It was torture enough for the Arizona State baseball team that it could not play in the postseason last year, but having to watch arch-rival Arizona win the national championship made the playoff ban all the more painful.
“When they won the national championship, we couldn’t help but think ‘What if we were in the playoffs? What if we were there to stop them?'” junior ASU pitcher Trevor Williams said Tuesday. “Now we have the chance to prove to ourselves that we should have been there last year and we should have stopped them.”
With the dark cloud of NCAA sanctions now lifted, ASU has again set its sights on the College World Series in Omaha.
As a few players and fourth-year coach Tim Esmay met with local media Tuesday, the tone was much different than a year earlier when they could only aim as high as a Pac-12 championship.
“Having grown up in this program, last year was probably the toughest thing I’ve ever had to do,” Esmay said. “To sit and tell guys in November that ‘Oh, by the way, no matter what you do, you’re not going to get an opportunity to go to the postseason.'”

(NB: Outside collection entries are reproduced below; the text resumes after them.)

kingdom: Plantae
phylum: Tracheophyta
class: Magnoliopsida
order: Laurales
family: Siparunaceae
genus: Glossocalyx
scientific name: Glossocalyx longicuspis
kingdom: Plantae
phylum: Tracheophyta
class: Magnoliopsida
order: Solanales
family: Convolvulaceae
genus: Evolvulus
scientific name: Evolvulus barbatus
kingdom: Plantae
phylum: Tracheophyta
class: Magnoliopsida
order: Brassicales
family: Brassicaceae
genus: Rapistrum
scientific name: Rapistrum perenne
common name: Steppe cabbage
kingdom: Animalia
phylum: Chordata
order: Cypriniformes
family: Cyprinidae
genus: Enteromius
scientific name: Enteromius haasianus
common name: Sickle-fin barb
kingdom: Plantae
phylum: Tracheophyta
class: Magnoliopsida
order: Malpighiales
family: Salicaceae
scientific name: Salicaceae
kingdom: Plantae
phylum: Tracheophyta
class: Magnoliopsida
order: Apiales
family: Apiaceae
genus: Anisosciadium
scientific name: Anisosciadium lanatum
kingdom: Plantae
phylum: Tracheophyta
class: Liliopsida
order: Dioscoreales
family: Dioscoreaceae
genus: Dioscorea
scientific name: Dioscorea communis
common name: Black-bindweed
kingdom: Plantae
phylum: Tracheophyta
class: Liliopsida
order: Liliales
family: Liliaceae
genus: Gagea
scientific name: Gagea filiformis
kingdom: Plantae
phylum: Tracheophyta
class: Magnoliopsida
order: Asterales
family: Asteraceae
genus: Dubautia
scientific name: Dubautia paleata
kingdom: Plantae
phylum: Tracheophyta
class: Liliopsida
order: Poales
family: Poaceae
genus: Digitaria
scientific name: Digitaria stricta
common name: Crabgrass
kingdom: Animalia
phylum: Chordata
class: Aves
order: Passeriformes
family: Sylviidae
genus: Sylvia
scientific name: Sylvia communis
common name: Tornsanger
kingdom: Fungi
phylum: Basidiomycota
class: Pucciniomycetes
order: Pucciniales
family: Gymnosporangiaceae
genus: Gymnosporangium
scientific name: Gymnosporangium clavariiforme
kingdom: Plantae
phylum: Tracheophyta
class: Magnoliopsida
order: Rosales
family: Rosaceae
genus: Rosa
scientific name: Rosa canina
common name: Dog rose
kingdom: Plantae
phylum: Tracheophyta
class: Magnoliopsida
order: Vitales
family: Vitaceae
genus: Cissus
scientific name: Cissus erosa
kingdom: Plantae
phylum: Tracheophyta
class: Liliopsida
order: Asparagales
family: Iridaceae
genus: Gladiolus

Added senior catcher Max Rossiter: “It’s like a monkey off our back. We can finally say we’re going to go to Omaha this year, and we will. So it’s just a big relief to get that off our shoulders.”
Rossiter is not alone in his confidence. Williams, an All-American last season, when he went 12-2 with a 2.05 ERA, and fellow pitcher Alex Blackford also expressed belief that this group is built for a College World Series run.
Esmay was more unassuming in his outlook for the season, perhaps because he has more to figure out than each individual player. Still, it was clear Esmay believes his team has the necessary ingredients despite losing 10 players to the MLB Draft, including stars Deven Marrero, Brady Rodgers and Joey DeMichele.
“This year’s team doesn’t really have that can’t-miss first-round draft pick, in my opinion, other than maybe Trevor Williams,” Esmay said. “But in my experiences here at Arizona State, when we’ve had really good years we’ve had a really good team.”
ASU welcomes 15 freshmen, some of whom appear likely to play key roles on the pitching staff, but Esmay expects returning players to take another step in development to help replace those who have moved on.
Rossiter could be one of those players, having decided to return for his senior season rather than entering the Pittsburgh Pirates’ system after last year’s draft. He’s the team’s top returning hitter with a .326 average. Other mainstays are junior infielders Michael Benjamin (.322) and James McDonald (.284).
“I came back because I wanted to win a national championship, and I feel like this team can do it,” Rossiter said. “I wanted to taste playoff baseball. I wanted to go to Omaha.”
Rossiter will provide stability for the pitching staff and leadership for a young team, but the Sun Devils could use increased offensive production as well. No returning player had more than McDonald’s 28 RBI last season.
“I see the potential for us to not just be an all running team and a contact team,” Esmay said. “If we can (hit for power), I think it will make a little more well-rounded team.”
There are also questions to be answered on the pitching staff, such as what starters will take on Saturday and Sunday games after Williams handles Friday, and who will replace closer Jake Barrett.
ASU’s schedule might force the Sun Devils to figure a few things out on the fly. After a three-game opening series against Bethune-Cookman, ASU travels to play Tennessee and then returns to play Arkansas twice in the Coca-Cola Classic in Surprise before hosting Long Beach State.
If they can come through that start strong, the Sun Devils will be well positioned for competition in the typically deep and talented Pac-12. In addition to defending national champion Arizona, four other schools are ranked highly in the preseason polls: Oregon State, Stanford, UCLA and Oregon. Though ASU ranked preseason No. 16 by Collegiate Baseball and No. 20 by USA Today, it did not rank in the Baseball America’s preseason poll for the first time in 27 seasons.
That may be partially because of ASU’s absence from the postseason last year, but voters probably also considered ASU’s departures and large freshman class. While players said the rankings can provide motivation, they don’t worry much about preseason polls.
“The only thing that matters to us is being ranked No. 1 at the end of the season,” Blackford said. “We know we have a chance to win a championship every single year here.”
Except last year, of course. But with the return of postseason eligibility comes additional pressure to deliver on lofty goals.
“There’s no excuses,” Esmay said. “That’s the great thing about this. It’s up to us whether we get in or out. We want to talk about this, well we’ve got to walk the walk, and we get that opportunity this year.”